Geomechanical model calibration in the absence of in-situ stress magnitude data

Geomechanical modeling aims to predict the 3D in-situ stress state of the Earth’s crust and to assess the stability of subsurface rock volumes for applications such as radioactive waste disposal, energy storage, or CO₂ geo-sequestration. However, model calibration typically relies on sparse in-situ stress magnitude data which are expensive to acquire, limited in spatial coverage, and may not represent stress conditions over larger rock volumes, away from the measurement sites. Here we present a probabilistic forward-calibration framework that uses the borehole failure interpreted from routinely acquired borehole-image logs as indirect stress data and formation integrity tests (FIT) to calibrate 3D geomechanical models.

Our approach integrates four types of indirect stress observations: the occurrence of borehole breakouts (BO), drilling-induced tensile fractures (DITF), formation integrity tests (FIT), and the documented absence of both BO and DITF at micro-hydraulic fracturing (MHF) stations. Although these indirect data provide only upper and lower limits on the stress state, they offer the critical advantage of scanning the entire borehole trajectory with high resolution, yielding far more extensive spatial coverage than point measurements. The absence of borehole failure provides simultaneous upper and lower bounds on horizontal stress magnitudes, addressing a key limitation in previous approaches that struggled to constrain the maximum horizontal stress magnitude. We developed a forward uncertainty quantification framework that explores hundreds of thousands of model scenarios at each observation point using linear elastic principles and compares the agreement between predicted and observed stress indicators through a probabilistic assessment.

In the Zürich Nordost siting region for a potential deep geological repository for radioactive waste in northern Switzerland, we leverage an exceptional stress magnitude dataset from two deep boreholes. This dataset comprises 30 high-quality microhydraulic fracturing tests and 15 dry sleeve reopening tests, accompanied by comprehensive borehole image logs and detailed laboratory measurements of Young's modulus and rock strength. Using the stress magnitude data alone to calibrate the geomechanical model yields accurate stress predictions with well-constrained uncertainties, providing a rigorous benchmark against which to evaluate models calibrated solely with indirect stress indicators.

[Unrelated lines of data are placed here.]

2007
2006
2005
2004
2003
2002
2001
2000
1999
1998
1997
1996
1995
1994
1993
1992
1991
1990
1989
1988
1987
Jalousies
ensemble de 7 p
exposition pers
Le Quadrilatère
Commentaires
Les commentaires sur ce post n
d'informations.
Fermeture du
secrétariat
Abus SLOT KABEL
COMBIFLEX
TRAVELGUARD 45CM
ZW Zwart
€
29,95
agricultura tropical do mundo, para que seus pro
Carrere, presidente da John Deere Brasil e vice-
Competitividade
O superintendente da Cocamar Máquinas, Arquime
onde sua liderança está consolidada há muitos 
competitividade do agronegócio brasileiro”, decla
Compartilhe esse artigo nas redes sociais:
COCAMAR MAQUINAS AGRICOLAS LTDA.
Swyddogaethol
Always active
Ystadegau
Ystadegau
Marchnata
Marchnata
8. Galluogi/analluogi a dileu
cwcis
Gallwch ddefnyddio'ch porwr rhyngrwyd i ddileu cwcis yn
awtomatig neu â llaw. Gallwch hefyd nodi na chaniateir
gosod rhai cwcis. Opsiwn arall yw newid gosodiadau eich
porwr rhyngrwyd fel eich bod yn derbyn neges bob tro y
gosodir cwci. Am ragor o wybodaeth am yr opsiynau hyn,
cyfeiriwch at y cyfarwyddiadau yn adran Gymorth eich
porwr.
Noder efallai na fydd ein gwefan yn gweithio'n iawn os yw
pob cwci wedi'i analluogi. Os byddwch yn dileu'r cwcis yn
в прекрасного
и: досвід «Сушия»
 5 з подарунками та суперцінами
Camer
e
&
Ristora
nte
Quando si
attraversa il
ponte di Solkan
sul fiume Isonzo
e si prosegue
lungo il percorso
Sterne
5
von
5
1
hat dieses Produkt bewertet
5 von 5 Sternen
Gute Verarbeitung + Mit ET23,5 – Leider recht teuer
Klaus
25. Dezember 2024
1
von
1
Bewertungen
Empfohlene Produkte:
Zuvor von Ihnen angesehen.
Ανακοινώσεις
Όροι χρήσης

Our results demonstrate that stress predictions based solely on indirect observations achieve comparable accuracy to those calibrated with an exceptionally large and robust dataset of in-situ stress magnitude data. For the magnitude of the minimum horizontal stress S_hmin, high-agreement scenarios reproduce the reference stress predictions throughout most of the stratigraphic section, with uncertainties dominated by natural rock property variability rather than stress magnitude uncertainty. For the magnitude of the maximum horizontal stress S_Hmax, the approach successfully delivers constrains within physically realistic ranges, though systematic overestimation of 2–3 MPa in some formations suggests remaining model limitations. This work demonstrates that indirect stress data, readily available during routine drilling operations, can provide reliable, uncertainty-quantified stress predictions without requiring expensive in-situ stress measurement campaigns, opening new possibilities for stress field characterization in subsurface projects worldwide.